The likeness of Robbins to Kubrick is also appropriate. As Barrios writes, ‘both were driven men from the East, regarded as species of “genius,” being compelled to play Hollywood games of budget and schedules’.
The movie’s release also had Jewish connections. The West Coast premiere was held in the cause of the Women’s Guild of Cedars-Mount Sinai Hospitals. Kirk Douglas (producer of and lead in Spartacus) was one of the Jewish stars in attendance.

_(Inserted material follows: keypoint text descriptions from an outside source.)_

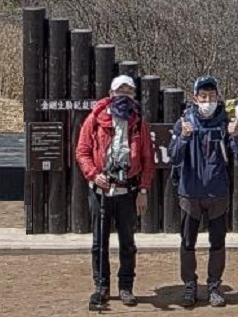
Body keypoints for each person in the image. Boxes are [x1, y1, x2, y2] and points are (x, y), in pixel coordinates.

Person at [76, 75, 154, 311]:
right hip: (100, 191)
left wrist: (143, 189)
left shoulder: (139, 122)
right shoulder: (95, 119)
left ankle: (126, 286)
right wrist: (92, 174)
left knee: (127, 242)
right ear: (111, 94)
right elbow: (82, 151)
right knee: (99, 242)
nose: (124, 96)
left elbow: (147, 160)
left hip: (127, 192)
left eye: (129, 92)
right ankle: (101, 286)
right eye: (120, 91)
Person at [169, 76, 238, 308]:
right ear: (195, 98)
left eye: (212, 96)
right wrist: (183, 137)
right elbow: (173, 157)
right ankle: (189, 286)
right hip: (190, 194)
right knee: (187, 242)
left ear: (218, 98)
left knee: (217, 243)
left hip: (218, 194)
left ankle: (214, 286)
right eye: (203, 96)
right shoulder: (184, 122)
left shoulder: (225, 123)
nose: (208, 100)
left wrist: (236, 136)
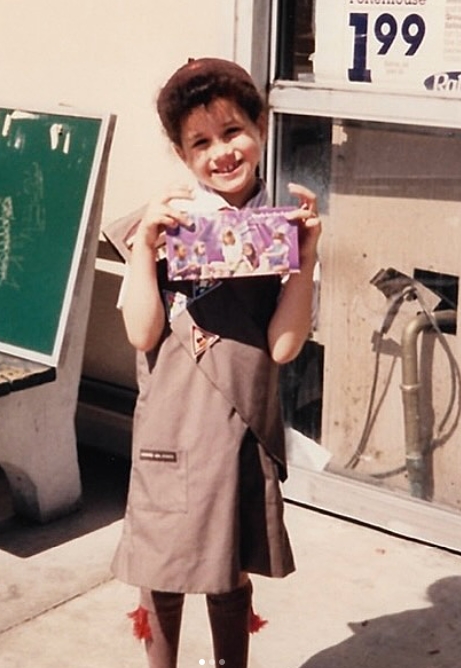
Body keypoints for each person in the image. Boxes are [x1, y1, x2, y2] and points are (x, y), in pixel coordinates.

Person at [109, 57, 321, 668]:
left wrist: (306, 257)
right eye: (200, 142)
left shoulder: (281, 230)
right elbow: (142, 331)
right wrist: (145, 249)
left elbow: (283, 348)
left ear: (261, 126)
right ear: (182, 154)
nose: (221, 153)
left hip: (239, 427)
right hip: (170, 427)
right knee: (161, 574)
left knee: (230, 572)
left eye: (232, 132)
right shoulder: (166, 225)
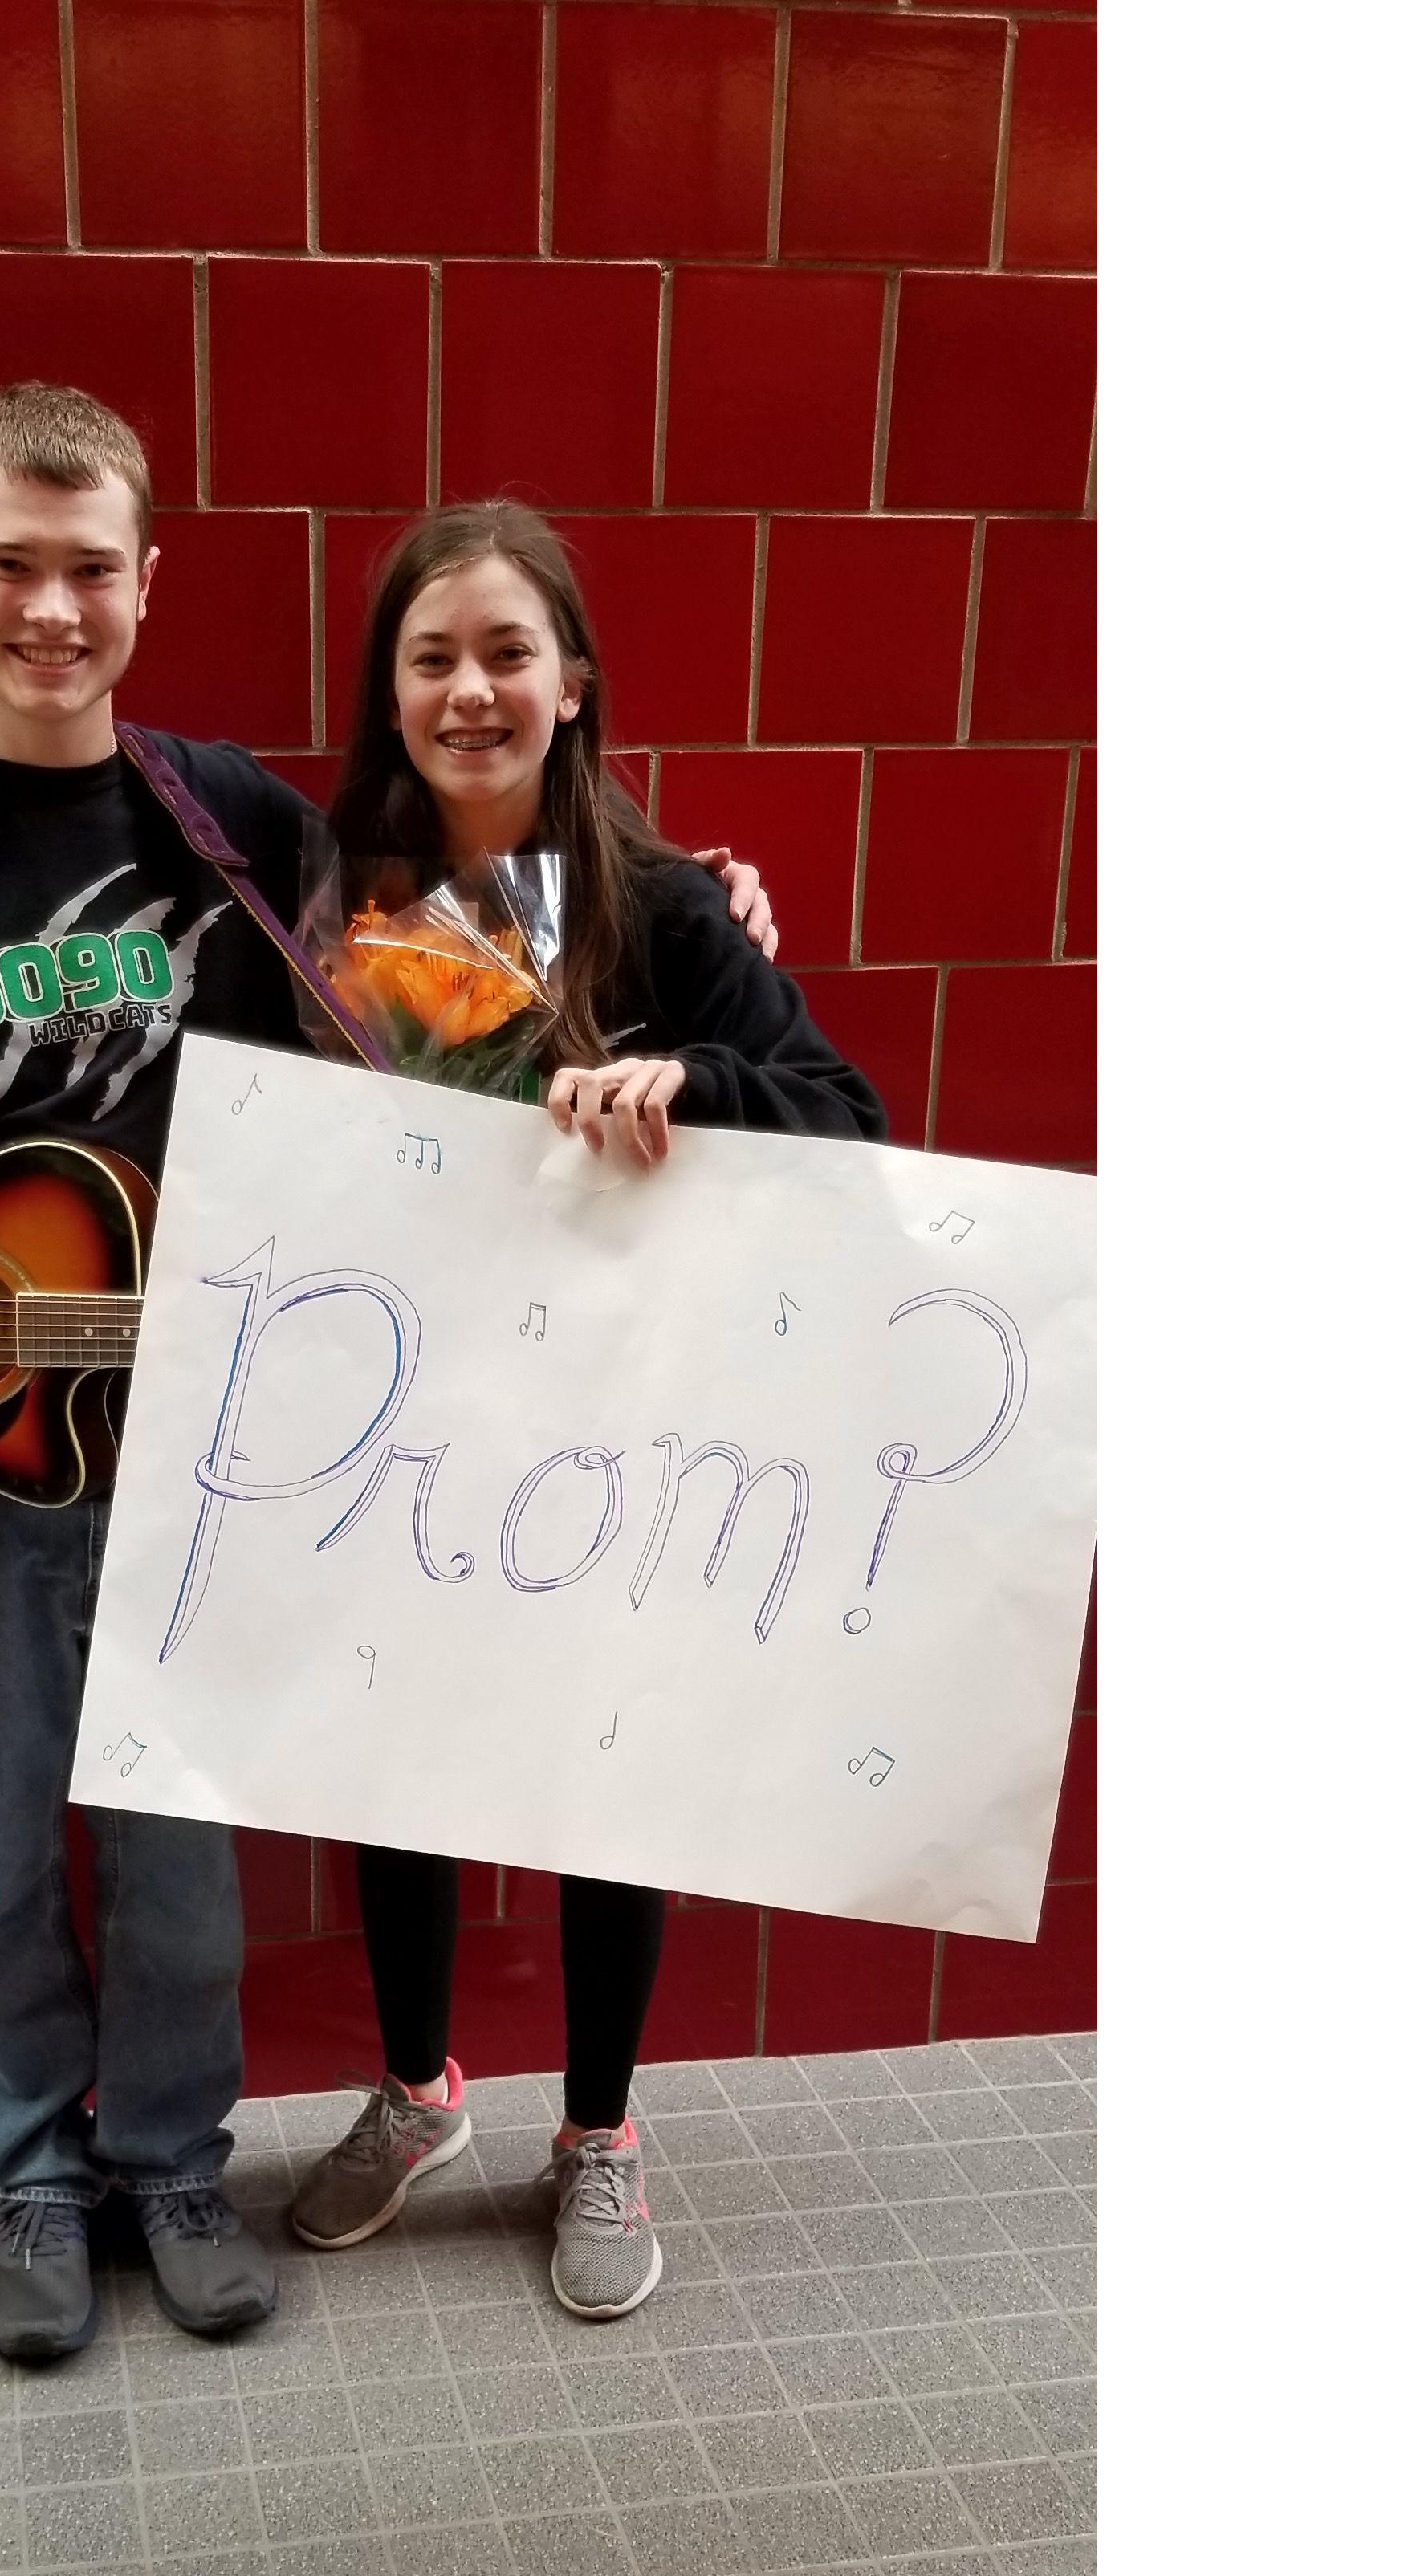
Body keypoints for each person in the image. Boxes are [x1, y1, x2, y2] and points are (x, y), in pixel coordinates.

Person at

The movie was even responsible for creating the career of a famous Jewish film critic. In her review, Pauline Kael called it ‘frenzied hokum’. Richard Barrios writes how, ‘Her takedown of West Side Story, so gleeful that it could be termed performance art, was among the book [I Lost It at the Movies]’s most-discussed pieces. Though she might be loath to admit it, West Side Story was, in a way, the making of Pauline Kael’.
Given these deep Jewish roots, it is only appropriate that West Side Story is being remade by Steven Spielberg for release in late 2021.
(West Side Story. The Jets, the Sharks, and the making of a classic by Richard Barrios is published by (Running Press [Little Brown], £20.)